I don’t really have anything.
Well, I have something, but I decided early not to publish it.
I have a link to a forum (which I post on) which has a list of people’s favorite articles from me over a period going back ten years:
Best of Anglin Volume 1: 2015-23
I think I had more good articles than that. I’ve written so, so much. It’s so many millions of words.
It’s been a long, strange trip.
It’s no good whining about it, I know, but it’s existential what happened to me and the site, the censorship and the ban from making any money. I am not allowed to make money. I’m not even allowed to have a personal bank account.
I will do a donation drive soon. Hopefully people will be generous. I just realized this week a couple people who wanted to do calls on the app I didn’t get back with, I’ll do that soon. Left like four people hanging on that, which I apologize for. To be fair I didn’t give a timeline, but this is a bit ridiculous. There were just a lot more people wanting to talk than I had expected.
My midlife crisis is ongoing and has been very difficult. Most of it relates to the kind of failure of this website project, which was intended to be a large media operation, but was sabotaged brutally in a way that I did not understand was possible when I started the website.
I made a comment about Julian Assange being naive, thinking that Western governments would follow their own rules, but a decade ago, I was also naive. I would not have imagined that this kind of internet censorship, that a global ban from banking, was even possible, let alone that making politically incorrect jokes would lead to such a fate.
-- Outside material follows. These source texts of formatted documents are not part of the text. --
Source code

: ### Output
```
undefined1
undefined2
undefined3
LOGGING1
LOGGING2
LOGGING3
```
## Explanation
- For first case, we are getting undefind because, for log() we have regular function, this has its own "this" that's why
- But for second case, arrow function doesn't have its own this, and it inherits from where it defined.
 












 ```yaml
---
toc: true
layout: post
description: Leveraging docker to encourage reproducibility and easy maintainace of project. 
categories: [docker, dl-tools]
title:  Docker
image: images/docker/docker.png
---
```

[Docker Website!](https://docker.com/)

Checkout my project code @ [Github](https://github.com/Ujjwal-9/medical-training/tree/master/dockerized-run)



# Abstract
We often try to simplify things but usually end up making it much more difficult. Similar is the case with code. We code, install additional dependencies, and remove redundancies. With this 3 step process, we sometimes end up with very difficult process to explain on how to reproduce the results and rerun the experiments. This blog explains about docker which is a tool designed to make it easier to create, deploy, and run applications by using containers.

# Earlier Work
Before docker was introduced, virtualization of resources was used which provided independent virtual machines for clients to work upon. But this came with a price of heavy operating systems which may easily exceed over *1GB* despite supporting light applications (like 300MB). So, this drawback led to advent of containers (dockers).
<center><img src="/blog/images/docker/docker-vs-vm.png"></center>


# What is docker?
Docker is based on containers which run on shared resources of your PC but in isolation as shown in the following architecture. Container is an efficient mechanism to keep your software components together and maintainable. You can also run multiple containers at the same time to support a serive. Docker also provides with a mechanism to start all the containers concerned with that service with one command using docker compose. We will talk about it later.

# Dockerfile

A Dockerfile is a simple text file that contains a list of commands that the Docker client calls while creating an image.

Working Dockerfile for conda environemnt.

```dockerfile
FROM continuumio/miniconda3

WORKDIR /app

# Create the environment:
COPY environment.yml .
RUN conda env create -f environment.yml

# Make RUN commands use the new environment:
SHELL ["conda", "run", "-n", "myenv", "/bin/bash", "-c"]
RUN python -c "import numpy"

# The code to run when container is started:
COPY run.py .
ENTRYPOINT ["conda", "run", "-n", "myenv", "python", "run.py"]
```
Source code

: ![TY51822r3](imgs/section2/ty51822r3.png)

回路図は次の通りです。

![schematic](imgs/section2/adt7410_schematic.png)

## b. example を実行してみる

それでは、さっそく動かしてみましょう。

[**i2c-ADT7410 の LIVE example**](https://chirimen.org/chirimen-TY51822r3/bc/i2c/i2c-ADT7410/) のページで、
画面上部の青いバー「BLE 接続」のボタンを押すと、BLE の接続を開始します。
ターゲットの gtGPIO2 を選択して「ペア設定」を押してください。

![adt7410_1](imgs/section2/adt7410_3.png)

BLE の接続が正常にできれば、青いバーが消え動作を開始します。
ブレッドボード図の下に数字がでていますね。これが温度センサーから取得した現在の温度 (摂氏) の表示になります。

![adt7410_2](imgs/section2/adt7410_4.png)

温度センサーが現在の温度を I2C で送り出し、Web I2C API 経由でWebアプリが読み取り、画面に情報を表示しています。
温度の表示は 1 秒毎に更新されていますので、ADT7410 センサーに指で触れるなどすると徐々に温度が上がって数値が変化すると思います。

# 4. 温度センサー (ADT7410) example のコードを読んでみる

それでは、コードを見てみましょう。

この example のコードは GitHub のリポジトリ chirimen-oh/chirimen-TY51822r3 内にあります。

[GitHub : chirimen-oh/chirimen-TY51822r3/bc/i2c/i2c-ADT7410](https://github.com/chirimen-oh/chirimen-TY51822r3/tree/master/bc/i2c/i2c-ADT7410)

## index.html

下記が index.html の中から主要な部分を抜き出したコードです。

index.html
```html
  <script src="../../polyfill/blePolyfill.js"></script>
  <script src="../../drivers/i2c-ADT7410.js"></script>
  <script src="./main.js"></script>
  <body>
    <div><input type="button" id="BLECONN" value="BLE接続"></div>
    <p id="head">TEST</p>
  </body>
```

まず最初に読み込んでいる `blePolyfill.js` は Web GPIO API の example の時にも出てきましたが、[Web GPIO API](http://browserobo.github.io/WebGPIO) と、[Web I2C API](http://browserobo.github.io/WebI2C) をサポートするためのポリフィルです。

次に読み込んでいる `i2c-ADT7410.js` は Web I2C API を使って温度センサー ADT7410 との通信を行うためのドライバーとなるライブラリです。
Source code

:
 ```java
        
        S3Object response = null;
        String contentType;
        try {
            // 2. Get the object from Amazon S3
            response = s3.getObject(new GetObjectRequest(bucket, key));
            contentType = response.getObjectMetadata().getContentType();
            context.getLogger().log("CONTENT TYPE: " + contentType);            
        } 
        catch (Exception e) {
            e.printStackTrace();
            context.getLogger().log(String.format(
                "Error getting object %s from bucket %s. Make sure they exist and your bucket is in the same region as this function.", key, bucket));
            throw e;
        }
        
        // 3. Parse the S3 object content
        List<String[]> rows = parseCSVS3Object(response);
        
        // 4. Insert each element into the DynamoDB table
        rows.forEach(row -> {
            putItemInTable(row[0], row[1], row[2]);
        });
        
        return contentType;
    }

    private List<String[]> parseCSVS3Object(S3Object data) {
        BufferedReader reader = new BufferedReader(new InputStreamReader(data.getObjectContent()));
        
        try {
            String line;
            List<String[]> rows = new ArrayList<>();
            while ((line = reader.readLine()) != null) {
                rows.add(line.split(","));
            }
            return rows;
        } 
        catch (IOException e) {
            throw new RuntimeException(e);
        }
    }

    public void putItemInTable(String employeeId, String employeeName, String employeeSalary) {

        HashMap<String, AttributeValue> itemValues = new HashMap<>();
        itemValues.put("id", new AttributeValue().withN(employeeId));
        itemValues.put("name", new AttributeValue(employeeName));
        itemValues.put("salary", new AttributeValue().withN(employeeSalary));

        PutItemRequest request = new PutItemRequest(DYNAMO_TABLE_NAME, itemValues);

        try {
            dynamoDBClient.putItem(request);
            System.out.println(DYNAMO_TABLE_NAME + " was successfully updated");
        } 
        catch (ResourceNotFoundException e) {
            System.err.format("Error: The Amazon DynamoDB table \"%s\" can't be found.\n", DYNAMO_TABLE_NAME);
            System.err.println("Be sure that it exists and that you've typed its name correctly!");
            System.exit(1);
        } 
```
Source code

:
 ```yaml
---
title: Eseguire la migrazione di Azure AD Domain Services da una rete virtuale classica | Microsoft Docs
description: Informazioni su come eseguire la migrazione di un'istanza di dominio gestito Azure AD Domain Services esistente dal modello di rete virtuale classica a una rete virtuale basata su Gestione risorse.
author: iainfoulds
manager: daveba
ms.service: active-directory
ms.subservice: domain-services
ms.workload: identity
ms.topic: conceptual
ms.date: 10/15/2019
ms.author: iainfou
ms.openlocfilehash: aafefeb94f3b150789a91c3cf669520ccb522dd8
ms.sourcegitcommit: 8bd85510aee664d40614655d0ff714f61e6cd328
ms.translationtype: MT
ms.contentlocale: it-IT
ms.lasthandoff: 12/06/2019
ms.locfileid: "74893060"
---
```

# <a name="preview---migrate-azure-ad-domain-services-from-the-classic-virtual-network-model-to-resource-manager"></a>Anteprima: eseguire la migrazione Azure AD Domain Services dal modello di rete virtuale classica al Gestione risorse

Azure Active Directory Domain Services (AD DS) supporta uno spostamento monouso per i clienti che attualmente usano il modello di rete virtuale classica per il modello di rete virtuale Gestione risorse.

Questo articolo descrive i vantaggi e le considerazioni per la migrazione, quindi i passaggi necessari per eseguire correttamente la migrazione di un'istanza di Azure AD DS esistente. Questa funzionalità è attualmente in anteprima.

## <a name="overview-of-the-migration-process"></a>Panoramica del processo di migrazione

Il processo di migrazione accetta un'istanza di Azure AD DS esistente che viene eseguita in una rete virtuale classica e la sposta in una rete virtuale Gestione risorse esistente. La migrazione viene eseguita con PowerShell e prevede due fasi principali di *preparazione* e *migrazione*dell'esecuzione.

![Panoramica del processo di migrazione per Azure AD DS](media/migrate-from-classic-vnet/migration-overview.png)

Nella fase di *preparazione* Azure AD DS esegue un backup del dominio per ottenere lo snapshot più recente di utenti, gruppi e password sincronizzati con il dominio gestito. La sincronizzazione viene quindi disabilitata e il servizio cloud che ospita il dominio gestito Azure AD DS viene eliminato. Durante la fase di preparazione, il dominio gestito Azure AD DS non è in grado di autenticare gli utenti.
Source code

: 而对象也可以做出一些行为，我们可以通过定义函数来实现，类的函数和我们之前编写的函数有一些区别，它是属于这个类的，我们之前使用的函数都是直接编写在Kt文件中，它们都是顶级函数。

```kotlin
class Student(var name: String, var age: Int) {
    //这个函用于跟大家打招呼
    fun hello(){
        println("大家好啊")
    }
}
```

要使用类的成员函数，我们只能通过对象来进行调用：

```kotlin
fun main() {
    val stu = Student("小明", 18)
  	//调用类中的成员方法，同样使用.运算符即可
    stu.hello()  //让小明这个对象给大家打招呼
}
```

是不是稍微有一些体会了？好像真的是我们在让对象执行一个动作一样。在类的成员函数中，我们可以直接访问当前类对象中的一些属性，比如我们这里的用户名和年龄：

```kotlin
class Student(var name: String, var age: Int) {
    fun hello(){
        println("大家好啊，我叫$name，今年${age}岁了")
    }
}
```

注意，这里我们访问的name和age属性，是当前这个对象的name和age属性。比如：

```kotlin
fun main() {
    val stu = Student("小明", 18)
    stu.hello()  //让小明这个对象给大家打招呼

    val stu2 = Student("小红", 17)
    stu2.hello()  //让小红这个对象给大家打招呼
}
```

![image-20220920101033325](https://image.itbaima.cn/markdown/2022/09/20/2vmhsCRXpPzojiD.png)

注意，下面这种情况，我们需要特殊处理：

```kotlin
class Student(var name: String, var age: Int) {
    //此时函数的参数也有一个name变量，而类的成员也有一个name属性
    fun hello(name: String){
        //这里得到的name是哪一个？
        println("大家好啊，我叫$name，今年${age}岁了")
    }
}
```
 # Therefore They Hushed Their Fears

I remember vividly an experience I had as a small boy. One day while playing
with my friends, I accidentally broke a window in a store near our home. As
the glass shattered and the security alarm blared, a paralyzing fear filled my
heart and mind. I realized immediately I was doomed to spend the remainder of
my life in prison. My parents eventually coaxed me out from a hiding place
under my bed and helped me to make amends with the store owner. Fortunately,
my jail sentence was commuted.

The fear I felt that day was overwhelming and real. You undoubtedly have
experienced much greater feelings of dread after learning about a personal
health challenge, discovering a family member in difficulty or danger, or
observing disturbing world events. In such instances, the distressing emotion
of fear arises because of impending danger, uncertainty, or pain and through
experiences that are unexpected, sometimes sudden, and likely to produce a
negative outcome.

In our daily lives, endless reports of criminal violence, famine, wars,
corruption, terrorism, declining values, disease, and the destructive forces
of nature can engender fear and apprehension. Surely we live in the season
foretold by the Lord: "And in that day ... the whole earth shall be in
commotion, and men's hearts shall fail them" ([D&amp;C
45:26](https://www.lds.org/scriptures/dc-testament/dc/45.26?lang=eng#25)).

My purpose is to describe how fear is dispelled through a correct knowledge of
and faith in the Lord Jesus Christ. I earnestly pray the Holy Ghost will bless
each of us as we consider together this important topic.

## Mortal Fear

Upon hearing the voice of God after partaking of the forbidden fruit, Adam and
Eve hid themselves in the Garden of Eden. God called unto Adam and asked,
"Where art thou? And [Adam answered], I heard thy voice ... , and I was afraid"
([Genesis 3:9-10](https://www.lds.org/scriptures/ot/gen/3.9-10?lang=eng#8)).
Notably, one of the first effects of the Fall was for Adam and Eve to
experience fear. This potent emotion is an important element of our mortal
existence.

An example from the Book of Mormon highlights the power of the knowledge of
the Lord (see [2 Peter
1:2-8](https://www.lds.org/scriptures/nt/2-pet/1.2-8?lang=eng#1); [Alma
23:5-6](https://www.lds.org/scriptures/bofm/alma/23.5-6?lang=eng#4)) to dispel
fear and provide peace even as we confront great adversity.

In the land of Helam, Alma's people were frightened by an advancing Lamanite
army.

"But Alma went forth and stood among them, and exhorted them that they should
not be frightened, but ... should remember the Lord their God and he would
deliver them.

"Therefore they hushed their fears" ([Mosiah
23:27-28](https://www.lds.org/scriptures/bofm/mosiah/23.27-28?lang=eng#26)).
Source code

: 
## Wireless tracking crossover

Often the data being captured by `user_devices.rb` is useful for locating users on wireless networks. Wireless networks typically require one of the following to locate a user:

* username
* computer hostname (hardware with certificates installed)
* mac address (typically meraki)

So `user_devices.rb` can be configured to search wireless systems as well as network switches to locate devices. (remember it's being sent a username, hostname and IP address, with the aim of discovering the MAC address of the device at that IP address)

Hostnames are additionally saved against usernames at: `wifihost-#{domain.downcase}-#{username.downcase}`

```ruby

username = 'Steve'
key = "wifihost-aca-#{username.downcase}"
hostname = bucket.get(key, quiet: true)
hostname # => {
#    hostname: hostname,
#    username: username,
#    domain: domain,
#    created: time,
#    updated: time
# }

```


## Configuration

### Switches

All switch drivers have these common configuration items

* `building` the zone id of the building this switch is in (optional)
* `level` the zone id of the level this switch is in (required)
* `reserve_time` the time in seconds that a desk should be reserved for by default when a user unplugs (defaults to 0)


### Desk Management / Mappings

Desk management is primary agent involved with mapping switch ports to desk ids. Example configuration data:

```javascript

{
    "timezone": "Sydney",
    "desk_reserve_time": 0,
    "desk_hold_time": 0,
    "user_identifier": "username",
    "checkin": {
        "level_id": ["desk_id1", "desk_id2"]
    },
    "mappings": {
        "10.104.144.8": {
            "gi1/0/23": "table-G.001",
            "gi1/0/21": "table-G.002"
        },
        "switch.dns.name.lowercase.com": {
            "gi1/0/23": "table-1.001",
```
I’ve long ago dealt with the reality of what happened to me and my project, but during the midlife crisis, I’ve attempted to figure out a way forward, for the next half of my life, where I do something meaningful. Although the first part of my career was sabotaged like no one has ever been sabotaged before or since, it was meaningful. I invented internet antisemitism and I injected all of my narratives into the mainstream. Though it wasn’t what I wanted it to be, it surely was not a waste of time.
But I’m at a different point in my life now, and I want to make sure I keep doing meaningful things. Basically, that is going to be writing that is published on this website, regardless, but I need to do something more meaningful than simply giving daily updates on wars, which is not particularly interesting to me. It is interesting to me, but it’s surely not the most interesting thing to me.
A year ago, I had visions during the Illness Revelations, and I believe this offered a kind of path forward. Probably, October 7th and that sickness will replace January 1st or my birthday as the main marker of the passage of time, so the fact that I’m a year out now is very relevant to me and a time for reflection. In the last year, I’ve had a pretty hard time. But I think in this next year, things are going to start taking form. I’m working on a lot of different things and I’m organizing my life in a way that will allow them to come through.
Basically, over the course of the rest of my life, I want to do several (or many) series of structured essays, several novels and many short stories, write a video game, and hopefully make some films. On the whole, I want to do things that help boys and young men deal with life and the universe and everything.
At the end, I want to die in a cinematic manner, fighting Jewish robots.
Or, conversely, I want to die old, from lung and/or liver disease, after the Jews are dislodged from power.
Hopefully, somewhere in there, I can also make some money. It’s difficult to not have any natural form of income, and to not have any idea what kind of money I’m going to have in a decade or two. Again, not trying to whine, just saying, it’s something I think about and it creates stupid problems. The only thing I want to do, the only thing I’ve ever wanted to do since I was 11 years old, is to write. In that sense, my dreams have come true, and I’m thankful for that.
I want to thank you all for reading and for supporting me. I could never thank you enough. Even if you’re a hate-reader, I love you for coming every day and using your eyes and your brain to give life to my words.